PROBLEM REQUIREMENTS: All entries are to be copied exactly, with pictures removed.

SUPPLIED DATA:
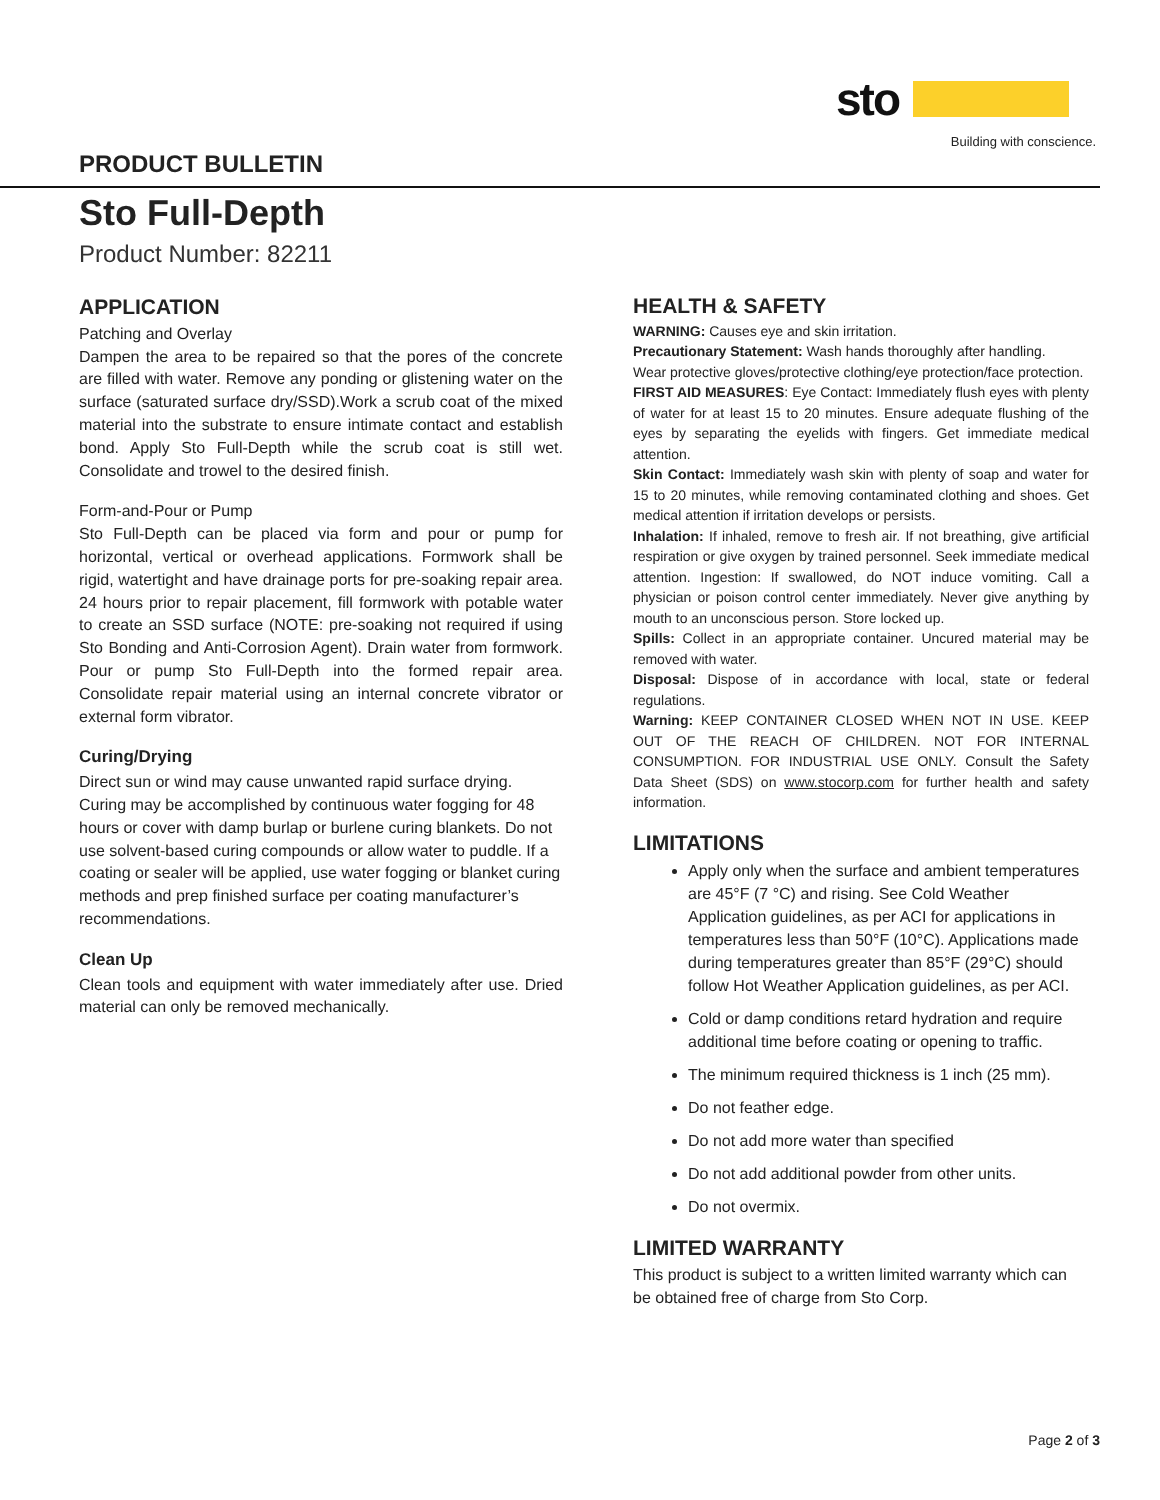sto
Building with conscience.
PRODUCT BULLETIN
Sto Full-Depth
Product Number: 82211
APPLICATION
Patching and Overlay
Dampen the area to be repaired so that the pores of the concrete are filled with water. Remove any ponding or glistening water on the surface (saturated surface dry/SSD).Work a scrub coat of the mixed material into the substrate to ensure intimate contact and establish bond. Apply Sto Full-Depth while the scrub coat is still wet. Consolidate and trowel to the desired finish.
Form-and-Pour or Pump
Sto Full-Depth can be placed via form and pour or pump for horizontal, vertical or overhead applications. Formwork shall be rigid, watertight and have drainage ports for pre-soaking repair area. 24 hours prior to repair placement, fill formwork with potable water to create an SSD surface (NOTE: pre-soaking not required if using Sto Bonding and Anti-Corrosion Agent). Drain water from formwork. Pour or pump Sto Full-Depth into the formed repair area. Consolidate repair material using an internal concrete vibrator or external form vibrator.
Curing/Drying
Direct sun or wind may cause unwanted rapid surface drying. Curing may be accomplished by continuous water fogging for 48 hours or cover with damp burlap or burlene curing blankets. Do not use solvent-based curing compounds or allow water to puddle. If a coating or sealer will be applied, use water fogging or blanket curing methods and prep finished surface per coating manufacturer’s recommendations.
Clean Up
Clean tools and equipment with water immediately after use. Dried material can only be removed mechanically.
HEALTH & SAFETY
WARNING: Causes eye and skin irritation.
Precautionary Statement: Wash hands thoroughly after handling.
Wear protective gloves/protective clothing/eye protection/face protection.
FIRST AID MEASURES: Eye Contact: Immediately flush eyes with plenty of water for at least 15 to 20 minutes. Ensure adequate flushing of the eyes by separating the eyelids with fingers. Get immediate medical attention.
Skin Contact: Immediately wash skin with plenty of soap and water for 15 to 20 minutes, while removing contaminated clothing and shoes. Get medical attention if irritation develops or persists.
Inhalation: If inhaled, remove to fresh air. If not breathing, give artificial respiration or give oxygen by trained personnel. Seek immediate medical attention. Ingestion: If swallowed, do NOT induce vomiting. Call a physician or poison control center immediately. Never give anything by mouth to an unconscious person. Store locked up.
Spills: Collect in an appropriate container. Uncured material may be removed with water.
Disposal: Dispose of in accordance with local, state or federal regulations.
Warning: KEEP CONTAINER CLOSED WHEN NOT IN USE. KEEP OUT OF THE REACH OF CHILDREN. NOT FOR INTERNAL CONSUMPTION. FOR INDUSTRIAL USE ONLY. Consult the Safety Data Sheet (SDS) on www.stocorp.com for further health and safety information.
LIMITATIONS
Apply only when the surface and ambient temperatures are 45°F (7 °C) and rising. See Cold Weather Application guidelines, as per ACI for applications in temperatures less than 50°F (10°C). Applications made during temperatures greater than 85°F (29°C) should follow Hot Weather Application guidelines, as per ACI.
Cold or damp conditions retard hydration and require additional time before coating or opening to traffic.
The minimum required thickness is 1 inch (25 mm).
Do not feather edge.
Do not add more water than specified
Do not add additional powder from other units.
Do not overmix.
LIMITED WARRANTY
This product is subject to a written limited warranty which can be obtained free of charge from Sto Corp.
Page 2 of 3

SOLUTION TO THIS EXERCISE:
sto
Building with conscience.
PRODUCT BULLETIN
Sto Full-Depth
Product Number: 82211
APPLICATION
Patching and Overlay
Dampen the area to be repaired so that the pores of the concrete are filled with water. Remove any ponding or glistening water on the surface (saturated surface dry/SSD).Work a scrub coat of the mixed material into the substrate to ensure intimate contact and establish bond. Apply Sto Full-Depth while the scrub coat is still wet. Consolidate and trowel to the desired finish.
Form-and-Pour or Pump
Sto Full-Depth can be placed via form and pour or pump for horizontal, vertical or overhead applications. Formwork shall be rigid, watertight and have drainage ports for pre-soaking repair area. 24 hours prior to repair placement, fill formwork with potable water to create an SSD surface (NOTE: pre-soaking not required if using Sto Bonding and Anti-Corrosion Agent). Drain water from formwork. Pour or pump Sto Full-Depth into the formed repair area. Consolidate repair material using an internal concrete vibrator or external form vibrator.
Curing/Drying
Direct sun or wind may cause unwanted rapid surface drying. Curing may be accomplished by continuous water fogging for 48 hours or cover with damp burlap or burlene curing blankets. Do not use solvent-based curing compounds or allow water to puddle. If a coating or sealer will be applied, use water fogging or blanket curing methods and prep finished surface per coating manufacturer’s recommendations.
Clean Up
Clean tools and equipment with water immediately after use. Dried material can only be removed mechanically.
HEALTH & SAFETY
WARNING: Causes eye and skin irritation.
Precautionary Statement: Wash hands thoroughly after handling.
Wear protective gloves/protective clothing/eye protection/face protection.
FIRST AID MEASURES: Eye Contact: Immediately flush eyes with plenty of water for at least 15 to 20 minutes. Ensure adequate flushing of the eyes by separating the eyelids with fingers. Get immediate medical attention.
Skin Contact: Immediately wash skin with plenty of soap and water for 15 to 20 minutes, while removing contaminated clothing and shoes. Get medical attention if irritation develops or persists.
Inhalation: If inhaled, remove to fresh air. If not breathing, give artificial respiration or give oxygen by trained personnel. Seek immediate medical attention. Ingestion: If swallowed, do NOT induce vomiting. Call a physician or poison control center immediately. Never give anything by mouth to an unconscious person. Store locked up.
Spills: Collect in an appropriate container. Uncured material may be removed with water.
Disposal: Dispose of in accordance with local, state or federal regulations.
Warning: KEEP CONTAINER CLOSED WHEN NOT IN USE. KEEP OUT OF THE REACH OF CHILDREN. NOT FOR INTERNAL CONSUMPTION. FOR INDUSTRIAL USE ONLY. Consult the Safety Data Sheet (SDS) on www.stocorp.com for further health and safety information.
LIMITATIONS
Apply only when the surface and ambient temperatures are 45°F (7 °C) and rising. See Cold Weather Application guidelines, as per ACI for applications in temperatures less than 50°F (10°C). Applications made during temperatures greater than 85°F (29°C) should follow Hot Weather Application guidelines, as per ACI.
Cold or damp conditions retard hydration and require additional time before coating or opening to traffic.
The minimum required thickness is 1 inch (25 mm).
Do not feather edge.
Do not add more water than specified
Do not add additional powder from other units.
Do not overmix.
LIMITED WARRANTY
This product is subject to a written limited warranty which can be obtained free of charge from Sto Corp.
Page 2 of 3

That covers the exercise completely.